Keir Starmer passes his first major credibility test with the Jewish community
Jun 26, 2020 | Ariel Zohar
Keir Starmer, the new UK Labour leader who took over from Jeremy Corbyn in April, has acted in stark contrast with his predecessor by swiftly dumping Shadow Education Secretary Rebecca Long-Bailey from his shadow cabinet after she shared allegedly antisemitic material on Twitter.
Long-Bailey shared a tweet praising an interview with actor Maxine Peake, where Peake shared the conspiracy theory connecting the choking death of George Floyd to alleged training of US police by Israeli law enforcement. Israel has issued emphatic denials, as have police officers involved in exchange programs with Israel, and these denials have been confirmed by Amnesty International.
“Allegations that US police were taught tactics of ‘neck kneeling’ by Israeli secret services is not something we’ve ever reported and the article in question has rightly been amended to acknowledge that,” an Amnesty spokesperson told The Guardian.
This is important because biased Amnesty International articles and reports attacking US-Israeli police cooperation have long been cited as a key source by those making conspiratorial allegations that Israel is somehow responsible for US police brutality.
(For more information on how anti-Israel activists are attempting to hijack the anger at Floyd’s murder into baseless attacks on Israel and Jews, see AIJAC’s Ahron Shapiro piece in the upcoming July edition of the Australia-Israel Review.)

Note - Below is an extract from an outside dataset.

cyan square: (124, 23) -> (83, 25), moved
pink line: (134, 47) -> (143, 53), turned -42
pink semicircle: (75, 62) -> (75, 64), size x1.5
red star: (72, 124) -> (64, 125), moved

Long-Bailey, affectionately referred to as RLB by her supporters, was effectively the spiritual successor to Corbyn and had the backing of Corbyn’s left-wing factional group Momentum in the leadership contest against Starmer. She ultimately placed second.
Praise for Starmer – as well as antisemitic brickbats
Starmer positioned himself as the unity candidate, bringing together the party’s left and right to build consensus on a way forward after UK Labour’s landslide defeat in the general election against Boris Johnson.
Starmer’s quick action in the Long-Bailey case won him praise from the Board of Deputies of British Jews. The move was also strongly supported by many Labour MPs and the British Jewish Labour Movement, which welcomed the decision.
At the same time, Starmer was the subject of a vicious attack on social media by elements on the British left accusing him of being in the pay of Zionists and Jews.
In an interview in The Guardian prior to his election as Labour leader, Starmer was asked if he would be willing to take decisions unpopular with the party membership.
“Of course there have got to be difficult decisions,” he said. “I’m not going to shy away from those difficult decisions, and we’ll confront each of them as they arise”.
In contrast to Corbyn – who repeatedly refused to engage with the Jewish community on stamping out antisemitism in the British Labour Party – Starmer signed up to the Board of Deputy of British Jews’ 10 pledges to tackle antisemitism in January.
“The handling of antisemitism [in Labour] has been completely unacceptable. It has caused deep distress for the Jewish community, which we must all accept responsibility for and apologise,” Starmer said at the time.
Since his election as party leader, Starmer and his deputy leader Angela Rayner, have spent many meetings and Zoom calls listening to the concerns of mainstream British Jewry, and promising to implement reforms. His timely sacking of Long-Bailey, without hesitation or equivocation, will likely go a long way toward testifying to the genuineness of his commitment on those front.